#### [Problem]
What is needed is an exact copy of all the records below.

[Stored records]
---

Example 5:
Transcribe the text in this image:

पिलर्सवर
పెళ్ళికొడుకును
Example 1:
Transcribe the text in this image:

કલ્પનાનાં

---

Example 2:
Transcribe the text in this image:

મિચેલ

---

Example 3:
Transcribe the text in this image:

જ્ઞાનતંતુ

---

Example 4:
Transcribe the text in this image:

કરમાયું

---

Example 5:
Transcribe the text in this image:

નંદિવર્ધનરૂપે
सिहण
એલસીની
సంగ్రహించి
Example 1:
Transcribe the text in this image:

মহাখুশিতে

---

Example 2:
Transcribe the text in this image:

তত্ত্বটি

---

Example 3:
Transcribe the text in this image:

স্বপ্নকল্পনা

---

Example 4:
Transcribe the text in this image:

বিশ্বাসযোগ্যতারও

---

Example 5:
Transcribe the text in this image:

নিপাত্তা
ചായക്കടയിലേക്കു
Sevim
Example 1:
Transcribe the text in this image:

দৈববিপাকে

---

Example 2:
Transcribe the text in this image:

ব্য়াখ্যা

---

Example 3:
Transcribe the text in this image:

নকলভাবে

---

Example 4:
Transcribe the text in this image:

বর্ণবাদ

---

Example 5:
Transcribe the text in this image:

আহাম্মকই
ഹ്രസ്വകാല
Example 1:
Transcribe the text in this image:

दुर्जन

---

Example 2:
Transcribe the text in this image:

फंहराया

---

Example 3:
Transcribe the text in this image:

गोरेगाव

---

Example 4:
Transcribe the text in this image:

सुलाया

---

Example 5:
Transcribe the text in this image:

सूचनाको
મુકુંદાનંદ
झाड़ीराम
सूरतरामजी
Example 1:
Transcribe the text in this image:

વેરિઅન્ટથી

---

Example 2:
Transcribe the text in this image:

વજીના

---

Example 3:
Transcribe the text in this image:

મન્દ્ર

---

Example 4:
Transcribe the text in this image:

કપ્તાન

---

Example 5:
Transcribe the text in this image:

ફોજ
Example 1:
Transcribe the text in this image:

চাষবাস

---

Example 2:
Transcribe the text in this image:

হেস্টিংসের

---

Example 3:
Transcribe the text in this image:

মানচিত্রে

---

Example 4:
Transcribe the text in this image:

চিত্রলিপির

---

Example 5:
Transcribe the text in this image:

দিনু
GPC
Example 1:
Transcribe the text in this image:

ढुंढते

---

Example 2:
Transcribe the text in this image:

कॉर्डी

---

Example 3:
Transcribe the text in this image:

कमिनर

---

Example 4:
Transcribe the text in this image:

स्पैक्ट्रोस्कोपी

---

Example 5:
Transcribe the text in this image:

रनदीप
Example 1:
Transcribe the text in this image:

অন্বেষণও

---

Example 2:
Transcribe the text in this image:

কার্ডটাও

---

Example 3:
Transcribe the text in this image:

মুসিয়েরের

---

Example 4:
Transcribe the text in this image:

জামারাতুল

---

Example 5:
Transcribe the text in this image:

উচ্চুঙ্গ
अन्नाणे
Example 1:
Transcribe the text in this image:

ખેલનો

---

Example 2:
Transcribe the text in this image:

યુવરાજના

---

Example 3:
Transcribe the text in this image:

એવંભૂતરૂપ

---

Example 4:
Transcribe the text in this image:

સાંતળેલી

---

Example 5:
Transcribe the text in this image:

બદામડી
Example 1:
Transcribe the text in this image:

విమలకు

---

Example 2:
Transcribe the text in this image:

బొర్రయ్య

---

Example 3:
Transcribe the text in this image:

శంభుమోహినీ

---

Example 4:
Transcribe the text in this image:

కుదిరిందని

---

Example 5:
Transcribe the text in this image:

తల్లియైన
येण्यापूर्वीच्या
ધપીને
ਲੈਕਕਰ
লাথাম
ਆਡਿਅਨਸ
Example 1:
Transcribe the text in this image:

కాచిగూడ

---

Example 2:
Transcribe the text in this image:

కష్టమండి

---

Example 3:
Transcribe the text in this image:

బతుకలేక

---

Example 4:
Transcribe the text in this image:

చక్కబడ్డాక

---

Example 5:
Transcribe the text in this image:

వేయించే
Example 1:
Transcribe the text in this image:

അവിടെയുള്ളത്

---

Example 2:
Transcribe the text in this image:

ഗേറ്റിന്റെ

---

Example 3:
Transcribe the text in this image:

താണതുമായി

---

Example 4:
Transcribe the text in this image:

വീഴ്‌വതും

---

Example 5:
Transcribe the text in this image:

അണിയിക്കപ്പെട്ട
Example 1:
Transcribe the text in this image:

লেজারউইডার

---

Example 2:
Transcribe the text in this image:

#### [Solved exercise]
---

Example 5:
Transcribe the text in this image:

पिलर्सवर
పెళ్ళికొడుకును
Example 1:
Transcribe the text in this image:

કલ્પનાનાં

---

Example 2:
Transcribe the text in this image:

મિચેલ

---

Example 3:
Transcribe the text in this image:

જ્ઞાનતંતુ

---

Example 4:
Transcribe the text in this image:

કરમાયું

---

Example 5:
Transcribe the text in this image:

નંદિવર્ધનરૂપે
सिहण
એલસીની
సంగ్రహించి
Example 1:
Transcribe the text in this image:

মহাখুশিতে

---

Example 2:
Transcribe the text in this image:

তত্ত্বটি

---

Example 3:
Transcribe the text in this image:

স্বপ্নকল্পনা

---

Example 4:
Transcribe the text in this image:

বিশ্বাসযোগ্যতারও

---

Example 5:
Transcribe the text in this image:

নিপাত্তা
ചായക്കടയിലേക്കു
Sevim
Example 1:
Transcribe the text in this image:

দৈববিপাকে

---

Example 2:
Transcribe the text in this image:

ব্য়াখ্যা

---

Example 3:
Transcribe the text in this image:

নকলভাবে

---

Example 4:
Transcribe the text in this image:

বর্ণবাদ

---

Example 5:
Transcribe the text in this image:

আহাম্মকই
ഹ്രസ്വകാല
Example 1:
Transcribe the text in this image:

दुर्जन

---

Example 2:
Transcribe the text in this image:

फंहराया

---

Example 3:
Transcribe the text in this image:

गोरेगाव

---

Example 4:
Transcribe the text in this image:

सुलाया

---

Example 5:
Transcribe the text in this image:

सूचनाको
મુકુંદાનંદ
झाड़ीराम
सूरतरामजी
Example 1:
Transcribe the text in this image:

વેરિઅન્ટથી

---

Example 2:
Transcribe the text in this image:

વજીના

---

Example 3:
Transcribe the text in this image:

મન્દ્ર

---

Example 4:
Transcribe the text in this image:

કપ્તાન

---

Example 5:
Transcribe the text in this image:

ફોજ
Example 1:
Transcribe the text in this image:

চাষবাস

---

Example 2:
Transcribe the text in this image:

হেস্টিংসের

---

Example 3:
Transcribe the text in this image:

মানচিত্রে

---

Example 4:
Transcribe the text in this image:

চিত্রলিপির

---

Example 5:
Transcribe the text in this image:

দিনু
GPC
Example 1:
Transcribe the text in this image:

ढुंढते

---

Example 2:
Transcribe the text in this image:

कॉर्डी

---

Example 3:
Transcribe the text in this image:

कमिनर

---

Example 4:
Transcribe the text in this image:

स्पैक्ट्रोस्कोपी

---

Example 5:
Transcribe the text in this image:

रनदीप
Example 1:
Transcribe the text in this image:

অন্বেষণও

---

Example 2:
Transcribe the text in this image:

কার্ডটাও

---

Example 3:
Transcribe the text in this image:

মুসিয়েরের

---

Example 4:
Transcribe the text in this image:

জামারাতুল

---

Example 5:
Transcribe the text in this image:

উচ্চুঙ্গ
अन्नाणे
Example 1:
Transcribe the text in this image:

ખેલનો

---

Example 2:
Transcribe the text in this image:

યુવરાજના

---

Example 3:
Transcribe the text in this image:

એવંભૂતરૂપ

---

Example 4:
Transcribe the text in this image:

સાંતળેલી

---

Example 5:
Transcribe the text in this image:

બદામડી
Example 1:
Transcribe the text in this image:

విమలకు

---

Example 2:
Transcribe the text in this image:

బొర్రయ్య

---

Example 3:
Transcribe the text in this image:

శంభుమోహినీ

---

Example 4:
Transcribe the text in this image:

కుదిరిందని

---

Example 5:
Transcribe the text in this image:

తల్లియైన
येण्यापूर्वीच्या
ધપીને
ਲੈਕਕਰ
লাথাম
ਆਡਿਅਨਸ
Example 1:
Transcribe the text in this image:

కాచిగూడ

---

Example 2:
Transcribe the text in this image:

కష్టమండి

---

Example 3:
Transcribe the text in this image:

బతుకలేక

---

Example 4:
Transcribe the text in this image:

చక్కబడ్డాక

---

Example 5:
Transcribe the text in this image:

వేయించే
Example 1:
Transcribe the text in this image:

അവിടെയുള്ളത്

---

Example 2:
Transcribe the text in this image:

ഗേറ്റിന്റെ

---

Example 3:
Transcribe the text in this image:

താണതുമായി

---

Example 4:
Transcribe the text in this image:

വീഴ്‌വതും

---

Example 5:
Transcribe the text in this image:

അണിയിക്കപ്പെട്ട
Example 1:
Transcribe the text in this image:

লেজারউইডার

---

Example 2:
Transcribe the text in this image:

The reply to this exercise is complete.